| Task details |
Among the lines of the records, please find those that contain the word "informe" and copy them.

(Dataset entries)
----------------------------------------
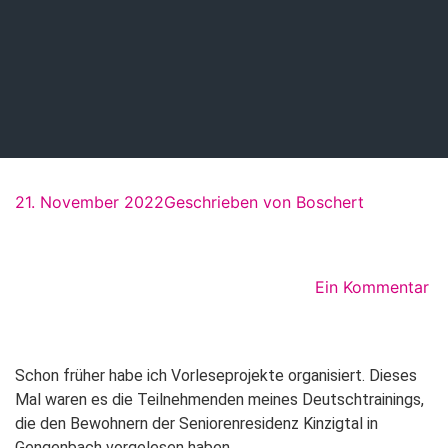
21. November 2022
Geschrieben von
Boschert
Ein Kommentar
Schon früher habe ich Vorleseprojekte organisiert. Dieses
Mal waren es die Teilnehmenden meines Deutschtrainings,
die den Bewohnern der Seniorenresidenz Kinzigtal in
Gengenbach vorgelesen haben.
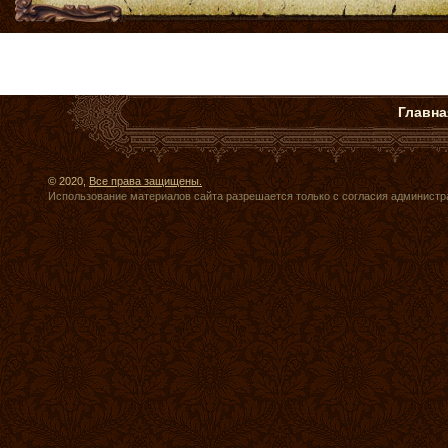
Главна
© 2020,
Все права защищены.
Использование материалов сайта разрешается только с согласия администр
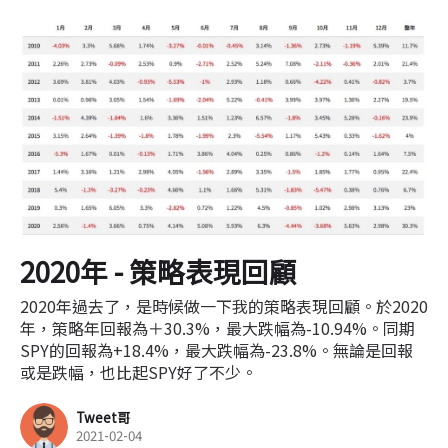
2020年 - 策略表現回顧
2020年過去了，是時候做一下我的策略表現回顧。於2020
年，策略年回報為＋30.3%，最大跌幅為-10.94%。同期
SPY的回報為+18.4%，最大跌幅為-23.8%。無論是回報
或是跌幅，也比起SPY好了不少。
Tweet哥
2021-02-04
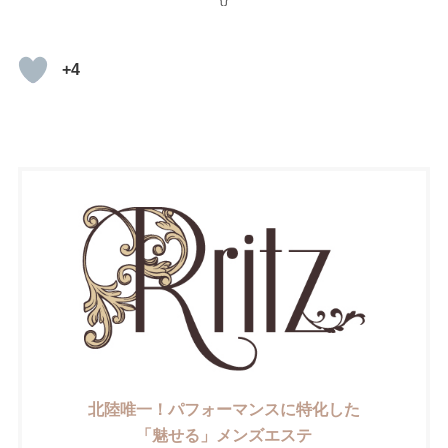
+4
北陸唯一！パフォーマンスに特化した
「魅せる」メンズエステ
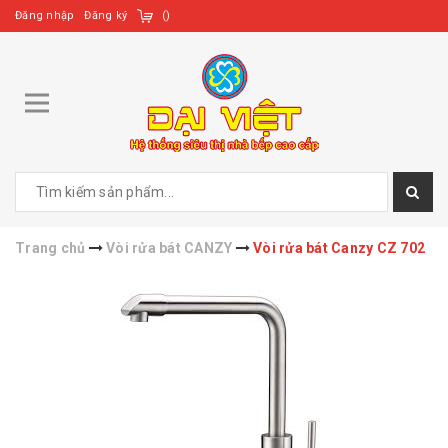
Đăng nhập
Đăng ký
(
)
Trang chủ
Vòi rửa bát CANZY
Vòi rửa bát Canzy CZ 702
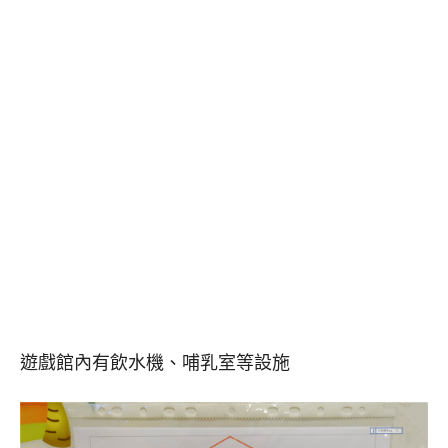
遊戲館內有飲水機、哺乳室等設施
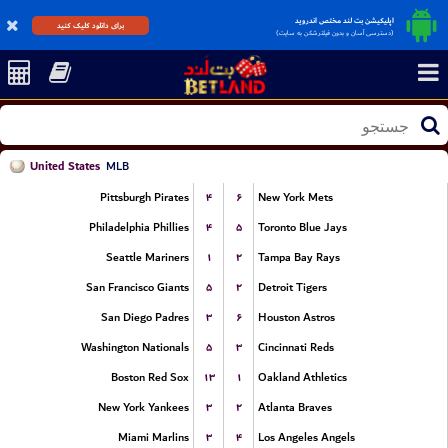
اپلیکیشن بت لند مختص اندروید
برای دانلود کلیک کنید
(دسترسی آسان و بدون فیلترشکن به سایت)
United States
MLB
۴
۶
Pittsburgh Pirates
New York Mets
۴
۵
Philadelphia Phillies
Toronto Blue Jays
۱
۲
Seattle Mariners
Tampa Bay Rays
۵
۲
San Francisco Giants
Detroit Tigers
۳
۶
San Diego Padres
Houston Astros
۵
۳
Washington Nationals
Cincinnati Reds
۱۳
۱
Boston Red Sox
Oakland Athletics
۳
۲
New York Yankees
Atlanta Braves
۳
۴
Miami Marlins
Los Angeles Angels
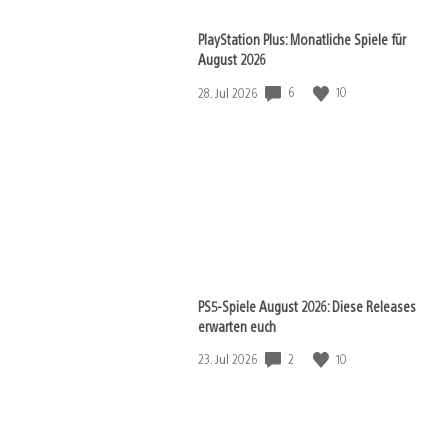
PlayStation Plus: Monatliche Spiele für
August 2026
6
10
Veröffentlichungsdatum:
28. Jul 2026
PS5-Spiele August 2026: Diese Releases
erwarten euch
2
10
Veröffentlichungsdatum:
23. Jul 2026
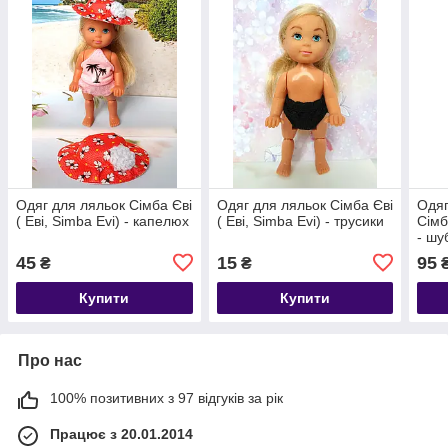
Одяг для ляльок Сімба Єві
Одяг для ляльок Сімба Єві
Одяг
( Еві, Simba Evi) - капелюх
( Еві, Simba Evi) - трусики
Сімб
- шу
45
15
95
₴
₴
Купити
Купити
Про нас
100% позитивних з 97 відгуків за рік
Працює з 20.01.2014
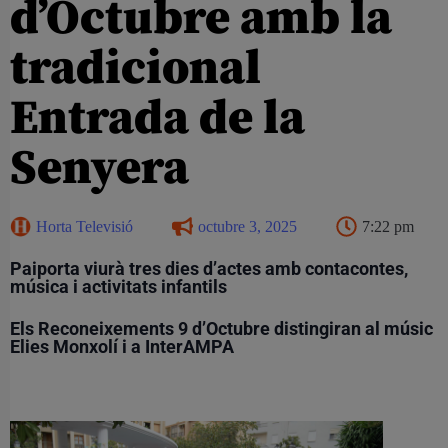
d’Octubre amb la
tradicional
Entrada de la
Senyera
Horta Televisió
octubre 3, 2025
7:22 pm
Paiporta viurà tres dies d’actes amb contacontes,
música i activitats infantils
Els Reconeixements 9 d’Octubre distingiran al músic
Elies Monxolí i a InterAMPA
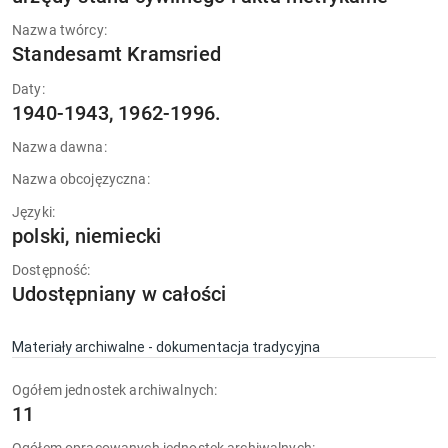
Nazwa twórcy:
Standesamt Kramsried
Daty:
1940-1943, 1962-1996.
Nazwa dawna:
Nazwa obcojęzyczna:
Języki:
polski, niemiecki
Dostępność:
Udostępniany w całości
Materiały archiwalne - dokumentacja tradycyjna
Ogółem jednostek archiwalnych:
11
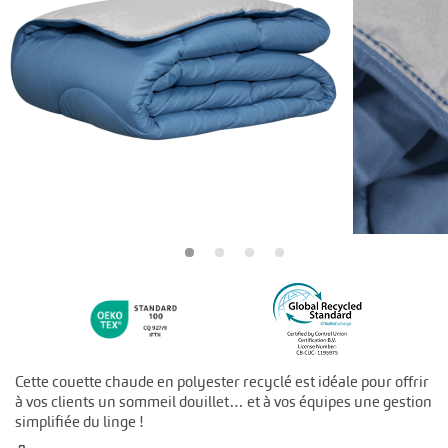
Cette couette chaude en polyester recyclé est idéale pour offrir
à vos clients un sommeil douillet… et à vos équipes une gestion
simplifiée du linge !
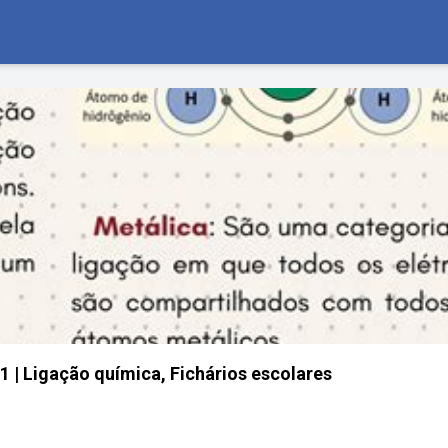
 | Ligação química, Fichários escolares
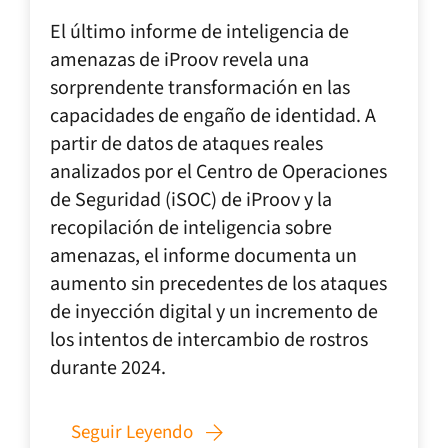
El último informe de inteligencia de
amenazas de iProov revela una
sorprendente transformación en las
capacidades de engaño de identidad. A
partir de datos de ataques reales
analizados por el Centro de Operaciones
de Seguridad (iSOC) de iProov y la
recopilación de inteligencia sobre
amenazas, el informe documenta un
aumento sin precedentes de los ataques
de inyección digital y un incremento de
los intentos de intercambio de rostros
durante 2024.
Seguir Leyendo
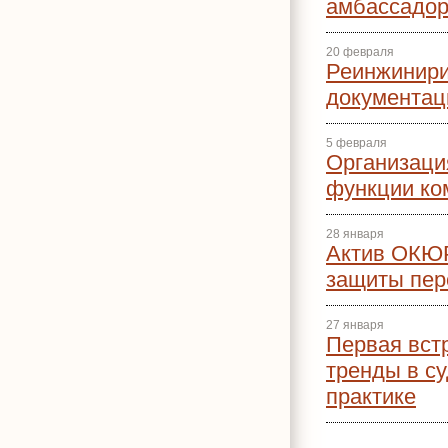
амбассадор
20 февраля
Реинжинири
документац
5 февраля
Организаци
функции ко
28 января
Актив ОКЮР
защиты пер
27 января
Первая вст
тренды в с
практике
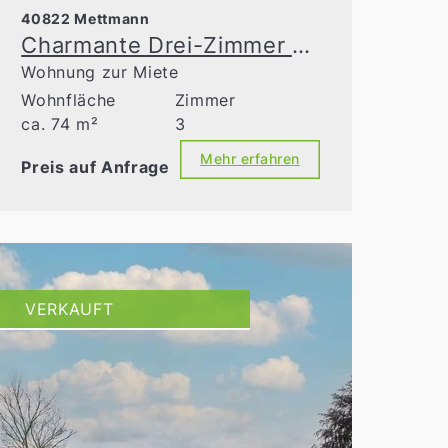
40822 Mettmann
Charmante Drei-Zimmer Wohnung mit großer Terrasse in bester Lage von Mettmann
Wohnung zur Miete
Wohnfläche
Zimmer
ca. 74 m²
3
Mehr erfahren
Preis auf Anfrage
VERKAUFT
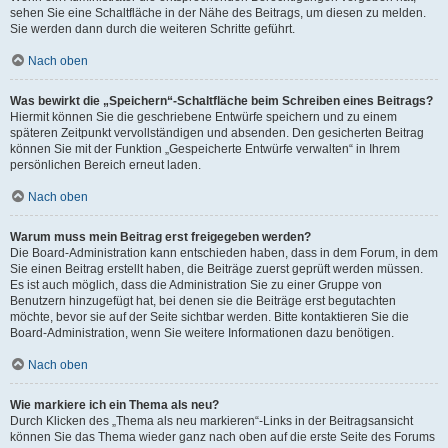
sehen Sie eine Schaltfläche in der Nähe des Beitrags, um diesen zu melden.
Sie werden dann durch die weiteren Schritte geführt.
Nach oben
Was bewirkt die „Speichern“-Schaltfläche beim Schreiben eines Beitrags?
Hiermit können Sie die geschriebene Entwürfe speichern und zu einem
späteren Zeitpunkt vervollständigen und absenden. Den gesicherten Beitrag
können Sie mit der Funktion „Gespeicherte Entwürfe verwalten“ in Ihrem
persönlichen Bereich erneut laden.
Nach oben
Warum muss mein Beitrag erst freigegeben werden?
Die Board-Administration kann entschieden haben, dass in dem Forum, in dem
Sie einen Beitrag erstellt haben, die Beiträge zuerst geprüft werden müssen.
Es ist auch möglich, dass die Administration Sie zu einer Gruppe von
Benutzern hinzugefügt hat, bei denen sie die Beiträge erst begutachten
möchte, bevor sie auf der Seite sichtbar werden. Bitte kontaktieren Sie die
Board-Administration, wenn Sie weitere Informationen dazu benötigen.
Nach oben
Wie markiere ich ein Thema als neu?
Durch Klicken des „Thema als neu markieren“-Links in der Beitragsansicht
können Sie das Thema wieder ganz nach oben auf die erste Seite des Forums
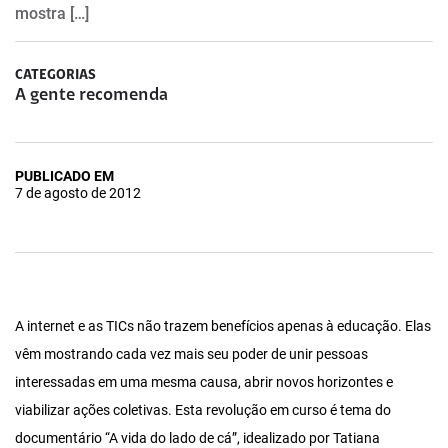
mostra […]
CATEGORIAS
A gente recomenda
PUBLICADO EM
7 de agosto de 2012
A internet e as TICs não trazem benefícios apenas à educação. Elas
vêm mostrando cada vez mais seu poder de unir pessoas
interessadas em uma mesma causa, abrir novos horizontes e
viabilizar ações coletivas. Esta revolução em curso é tema do
documentário “A vida do lado de cá”, idealizado por Tatiana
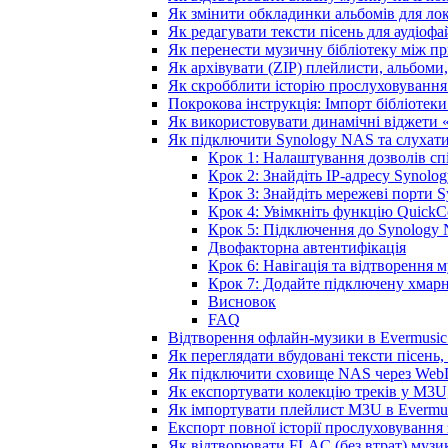
Як змінити обкладинки альбомів для лока
Як редагувати тексти пісень для аудіоф
Як перенести музичну бібліотеку між пр
Як архівувати (ZIP) плейлисти, альбоми,
Як скробблити історію прослуховування з
Покрокова інструкція: Імпорт бібліотеки 
Як використовувати динамічні віджети «З
Як підключити Synology NAS та слухати
Крок 1: Налаштування дозволів спі
Крок 2: Знайдіть IP-адресу Synol
Крок 3: Знайдіть мережеві порти 
Крок 4: Увімкніть функцію QuickC
Крок 5: Підключення до Synology 
Двофакторна автентифікація
Крок 6: Навігація та відтворення 
Крок 7: Додайте підключену хмарн
Висновок
FAQ
Відтворення офлайн-музики в Evermusic 
Як переглядати вбудовані тексти пісень
Як підключити сховище NAS через WebD
Як експортувати колекцію треків у M3U,
Як імпортувати плейлист M3U в Evermus
Експорт повної історії прослуховування з
Як відтворювати FLAC (без втрат) музик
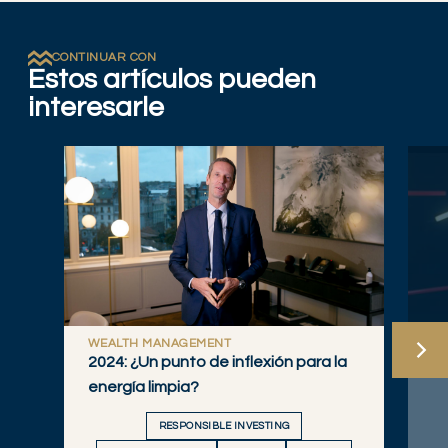
CONTINUAR CON
Estos artículos pueden
interesarle
WEALTH MANAGEMENT
W
2024: ¿Un punto de inflexión para la
¿H
energía limpia?
RESPONSIBLE INVESTING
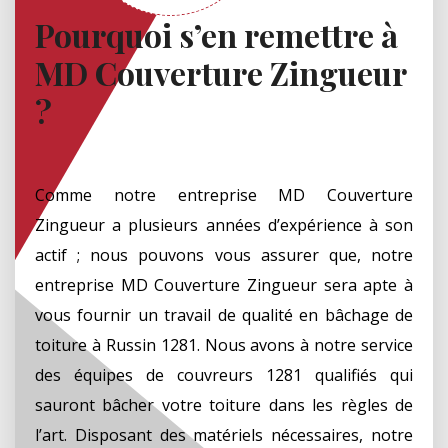
Pourquoi s’en remettre à
MD Couverture Zingueur
?
Comme notre entreprise MD Couverture
Zingueur a plusieurs années d’expérience à son
actif ; nous pouvons vous assurer que, notre
entreprise MD Couverture Zingueur sera apte à
vous fournir un travail de qualité en bâchage de
toiture à Russin 1281. Nous avons à notre service
des équipes de couvreurs 1281 qualifiés qui
sauront bâcher votre toiture dans les règles de
l’art. Disposant des matériels nécessaires, notre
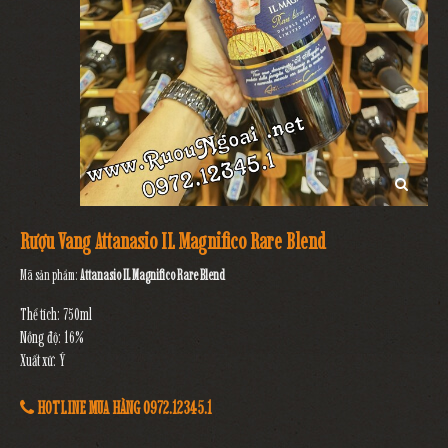
Rượu Vang Attanasio IL Magnifico Rare Blend
Mã sản phẩm:
Attanasio IL Magnifico Rare Blend
Thể tích: 750ml
Nồng độ: 16%
Xuất xứ: Ý
HOTLINE MUA HÀNG 0972.12345.1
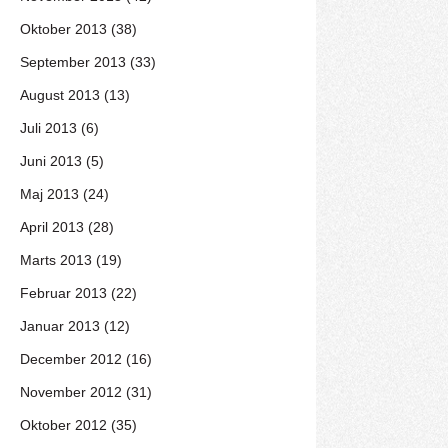
Oktober 2013 (38)
September 2013 (33)
August 2013 (13)
Juli 2013 (6)
Juni 2013 (5)
Maj 2013 (24)
April 2013 (28)
Marts 2013 (19)
Februar 2013 (22)
Januar 2013 (12)
December 2012 (16)
November 2012 (31)
Oktober 2012 (35)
----------------------------------------
| Task output |
El último informe de inteligencia de
amenazas, el informe documenta un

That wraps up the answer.